TASK OBJECTIVE: Please write down the part of the lines below that opens with the line containing "automaticamente" and closes with the line containing "الکتروپمپ استخری", both ends included and every line unchanged. Leave the picture markers out of your answer.
-------
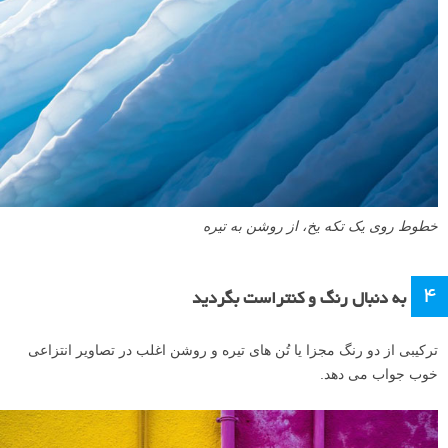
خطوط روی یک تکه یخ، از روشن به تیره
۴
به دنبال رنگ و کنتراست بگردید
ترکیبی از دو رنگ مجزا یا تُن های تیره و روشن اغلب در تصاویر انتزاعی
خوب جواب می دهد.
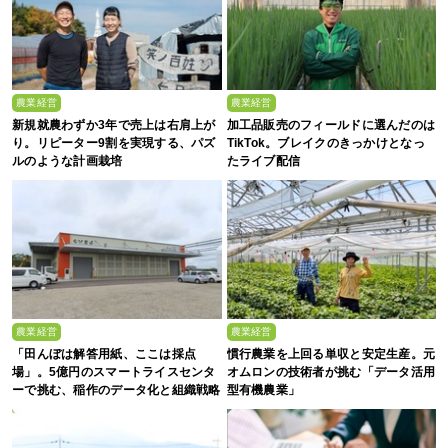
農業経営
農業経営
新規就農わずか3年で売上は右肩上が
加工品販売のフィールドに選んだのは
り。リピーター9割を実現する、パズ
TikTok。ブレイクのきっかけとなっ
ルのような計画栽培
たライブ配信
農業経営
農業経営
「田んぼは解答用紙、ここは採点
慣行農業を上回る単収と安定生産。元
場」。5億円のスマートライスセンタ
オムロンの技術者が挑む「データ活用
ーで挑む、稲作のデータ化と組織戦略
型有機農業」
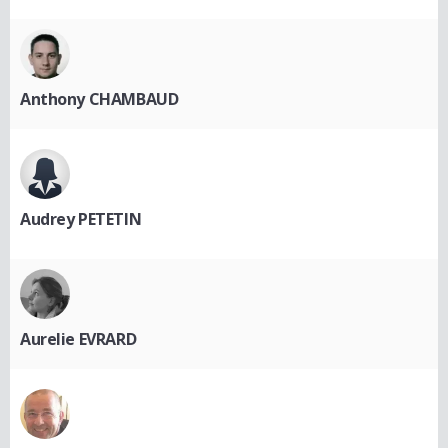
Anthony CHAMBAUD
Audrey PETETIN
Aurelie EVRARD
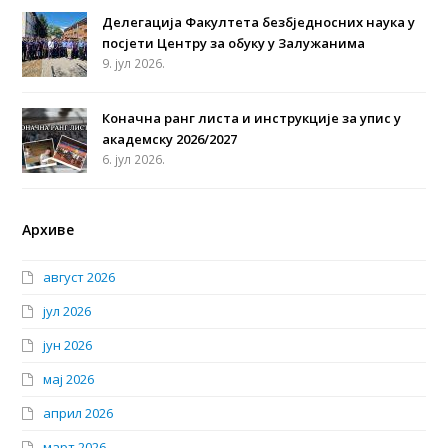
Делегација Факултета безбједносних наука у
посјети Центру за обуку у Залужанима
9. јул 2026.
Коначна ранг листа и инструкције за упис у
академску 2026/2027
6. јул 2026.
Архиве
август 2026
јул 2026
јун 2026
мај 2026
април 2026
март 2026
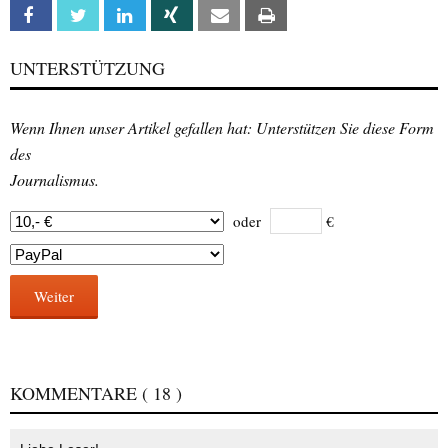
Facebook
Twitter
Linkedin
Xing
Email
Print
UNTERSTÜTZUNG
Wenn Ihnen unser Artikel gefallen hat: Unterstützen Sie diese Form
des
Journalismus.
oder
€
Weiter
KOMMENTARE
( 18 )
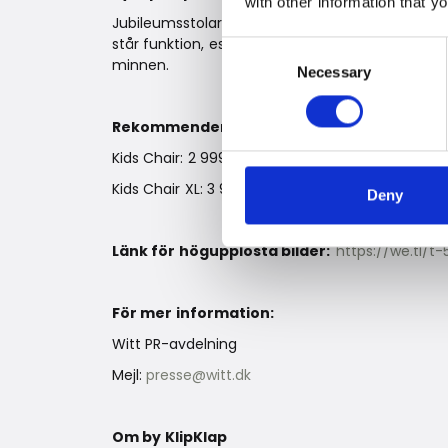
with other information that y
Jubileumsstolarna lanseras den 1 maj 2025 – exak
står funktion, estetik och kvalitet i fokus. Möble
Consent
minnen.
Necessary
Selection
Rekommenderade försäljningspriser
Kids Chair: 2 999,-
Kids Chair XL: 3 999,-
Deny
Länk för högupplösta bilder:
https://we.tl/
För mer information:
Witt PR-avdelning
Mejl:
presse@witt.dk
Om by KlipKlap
-------
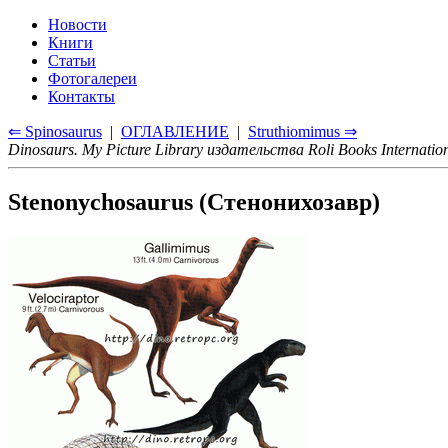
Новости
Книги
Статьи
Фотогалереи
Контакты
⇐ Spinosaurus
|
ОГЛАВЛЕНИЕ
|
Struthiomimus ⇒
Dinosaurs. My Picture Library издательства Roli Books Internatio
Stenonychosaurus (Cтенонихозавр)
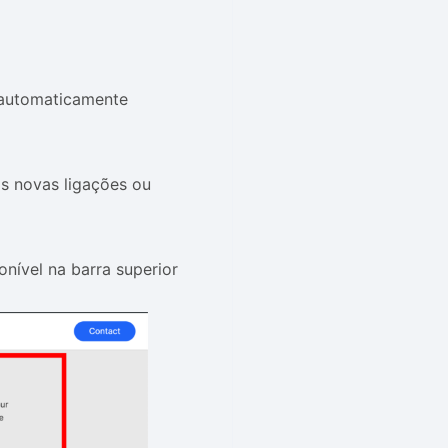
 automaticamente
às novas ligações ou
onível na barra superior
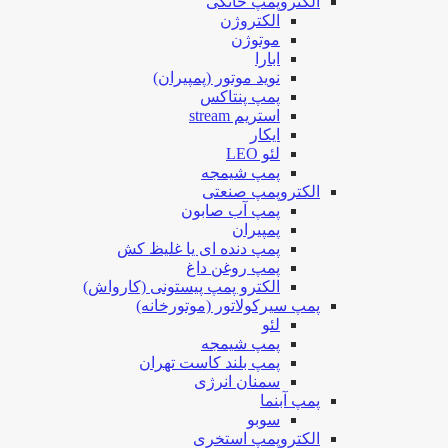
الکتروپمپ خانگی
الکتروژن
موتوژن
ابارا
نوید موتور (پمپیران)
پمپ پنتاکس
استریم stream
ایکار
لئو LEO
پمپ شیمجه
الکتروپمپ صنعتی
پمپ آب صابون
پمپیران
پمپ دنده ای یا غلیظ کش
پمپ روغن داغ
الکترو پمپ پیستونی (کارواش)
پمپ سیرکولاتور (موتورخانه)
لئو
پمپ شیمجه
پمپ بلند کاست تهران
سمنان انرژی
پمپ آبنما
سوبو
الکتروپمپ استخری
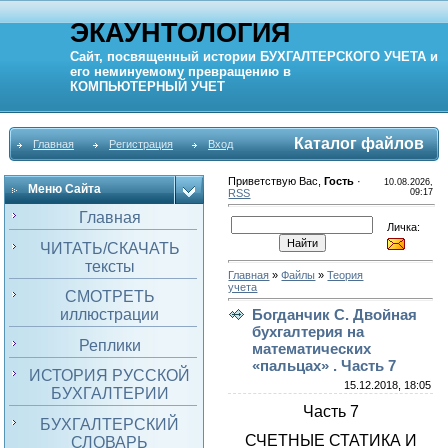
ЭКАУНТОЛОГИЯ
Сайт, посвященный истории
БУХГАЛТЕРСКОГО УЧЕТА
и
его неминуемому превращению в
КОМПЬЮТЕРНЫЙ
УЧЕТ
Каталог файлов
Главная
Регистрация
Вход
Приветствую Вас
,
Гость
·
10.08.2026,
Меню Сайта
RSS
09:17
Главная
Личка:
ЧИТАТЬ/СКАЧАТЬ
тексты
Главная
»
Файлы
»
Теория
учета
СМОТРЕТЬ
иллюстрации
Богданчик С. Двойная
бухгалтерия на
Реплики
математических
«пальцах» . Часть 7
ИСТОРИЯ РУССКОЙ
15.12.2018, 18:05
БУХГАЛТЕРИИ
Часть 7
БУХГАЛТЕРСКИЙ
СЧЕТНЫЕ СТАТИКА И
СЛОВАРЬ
-------
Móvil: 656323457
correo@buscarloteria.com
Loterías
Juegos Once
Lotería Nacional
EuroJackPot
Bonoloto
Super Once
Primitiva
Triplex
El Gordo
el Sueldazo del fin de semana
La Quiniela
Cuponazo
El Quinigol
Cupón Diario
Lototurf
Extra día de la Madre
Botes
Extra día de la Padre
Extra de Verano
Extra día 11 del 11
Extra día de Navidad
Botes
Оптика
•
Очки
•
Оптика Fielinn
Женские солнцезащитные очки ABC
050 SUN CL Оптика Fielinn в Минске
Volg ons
-------
RESULT OF THE TASK:
 automaticamente
às novas ligações ou
onível na barra superior
الکتروپمپ خانگی
الکتروژن
موتوژن
ابارا
نوید موتور (پمپیران)
پمپ پنتاکس
استریم stream
ایکار
لئو LEO
پمپ شیمجه
الکتروپمپ صنعتی
پمپ آب صابون
پمپیران
پمپ دنده ای یا غلیظ کش
پمپ روغن داغ
الکترو پمپ پیستونی (کارواش)
پمپ سیرکولاتور (موتورخانه)
لئو
پمپ شیمجه
پمپ بلند کاست تهران
سمنان انرژی
پمپ آبنما
سوبو
الکتروپمپ استخری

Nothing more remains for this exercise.